We followed the official documentation from ultralytics to export to engine

Here are the results from deepstream and ultralytics : Deepstream and ultralytics videos - Google Drive

Why don’t you measure the mAP of the onnx model with TensorRT first? DeepStream involves many extra video processing which may not be exactly the same with Pytorch. If you want to compare the DeepStream with Ultralytics, you need to make sure the pipelines are exactly the same.

For yolov8 classification:
We followed this repository

We used utils/export_yoloV8.py file for onnx conversion but it failed to generate the onnx file so we manually changed this function from:
class DeepStreamOutput(nn.Module):
def init(self):
super().init()

def forward(self, x):
    x = x.transpose(1, 2)
    boxes = x[:, :, :4]
    scores, classes = torch.max(x[:, :, 4:], 2, keepdim=True)
    classes = classes.float()
    return boxes, scores, classes

To:
class DeepStreamOutput(nn.Module):
def init(self):
super().init()

def forward(self, x):
    x = x.transpose(-1, 1)
    boxes = x[:, :4]
    scores, classes = torch.max(boxes, -1, keepdim=True)
    classes = classes.float()
    return boxes, scores, classes

So after making these changes we were able to generate the .onnx as well as engine file, but while inferencing that engine file, it was giving only one class as output label. We are not sure whether the change we made in the onnx conversion script is causing this problem. Can you please guide us in Yolov8 classification model conversion

Can you consult the author of the model or the author of the repo you refer to?

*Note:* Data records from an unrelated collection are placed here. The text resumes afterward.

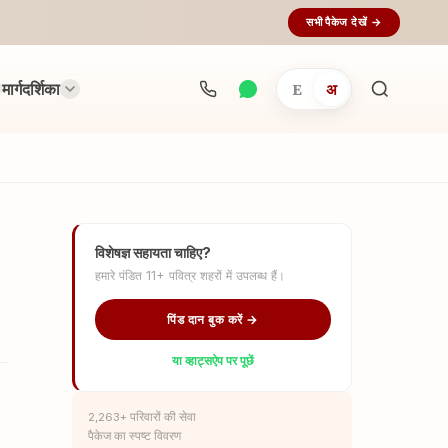
सभी पैकेज देखें →
मार्गदर्शिका
E
अ
अनुष्ठान
खोजें...
विशेषज्ञ सहायता चाहिए?
हमारे पंडित 11+ पवित्र शहरों में उपलब्ध हैं।
पिंड दान बुक करें →
या व्हाट्सऐप पर पूछें
2,263+ परिवारों की सेवा
पैकेज का स्पष्ट विवरण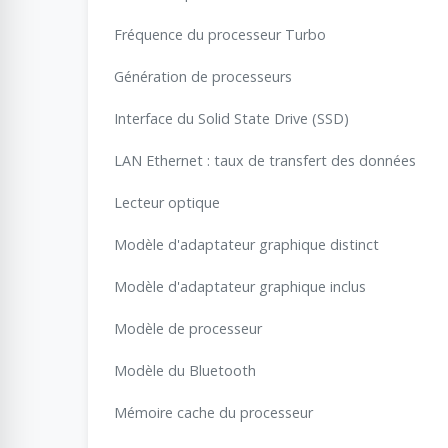
Fréquence du processeur Turbo
Génération de processeurs
Interface du Solid State Drive (SSD)
LAN Ethernet : taux de transfert des données
Lecteur optique
Modèle d'adaptateur graphique distinct
Modèle d'adaptateur graphique inclus
Modèle de processeur
Modèle du Bluetooth
Mémoire cache du processeur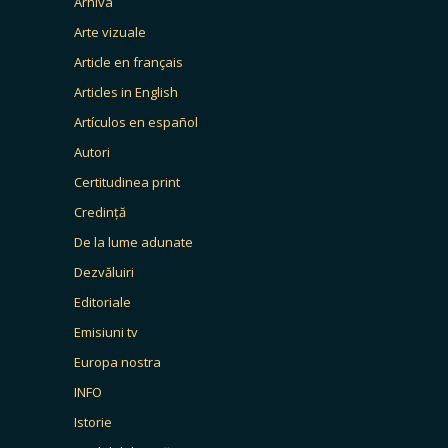
Arhiva
Arte vizuale
Article en français
Articles in English
Artículos en español
Autori
Certitudinea print
Credință
De la lume adunate
Dezvăluiri
Editoriale
Emisiuni tv
Europa nostra
INFO
Istorie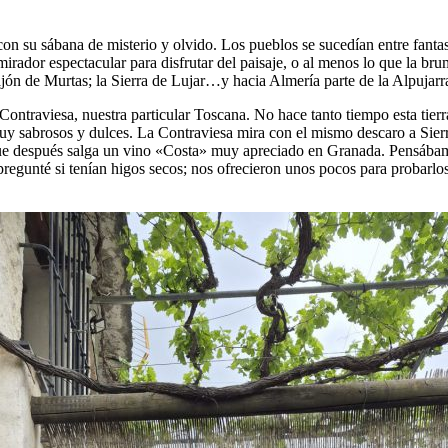
con su sábana de misterio y olvido. Los pueblos se sucedían entre fantas
irador espectacular para disfrutar del paisaje, o al menos lo que la bru
rajón de Murtas; la Sierra de Lujar…y hacia Almería parte de la Alpujar
raviesa, nuestra particular Toscana. No hace tanto tiempo esta tierra 
muy sabrosos y dulces. La Contraviesa mira con el mismo descaro a Sie
ue después salga un vino «Costa» muy apreciado en Granada. Pensábam
egunté si tenían higos secos; nos ofrecieron unos pocos para probarlos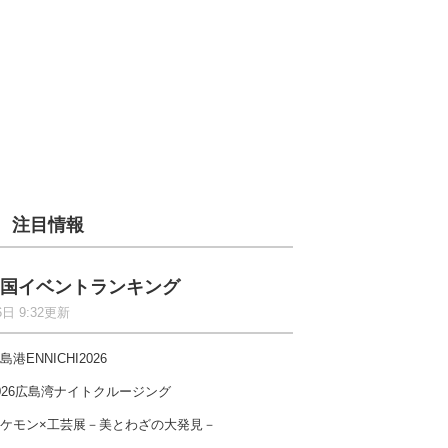
注目情報
国イベントランキング
6日 9:32更新
島港ENNICHI2026
026広島湾ナイトクルージング
ケモン×工芸展－美とわざの大発見－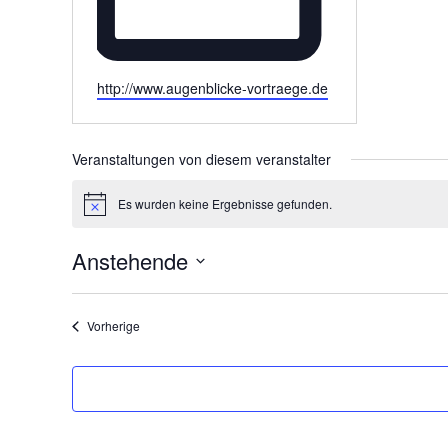
Webseite
http://www.augenblicke-vortraege.de
Veranstaltungen von diesem veranstalter
Es wurden keine Ergebnisse gefunden.
Hinweis
Anstehende
Datum
wählen.
Veranstaltungen
Vorherige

Hi, Since we are having lot of confusions regarding converting a yolo classifier to engine file, can you share a official nvidia deepstream repo/ links which can be used for classification conversion?

The issue is the failure with converting pytorch to ONNX, we don’t find any Nvidia components being involved in this。

There is no update from you for a period, assuming this is not an issue anymore.
Hence we are closing this topic. If need further support, please open a new one.
Thanks

Can this help you? Export a PyTorch model to ONNX — PyTorch Tutorials 2.1.1+cu121 documentation

This topic was automatically closed 14 days after the last reply. New replies are no longer allowed.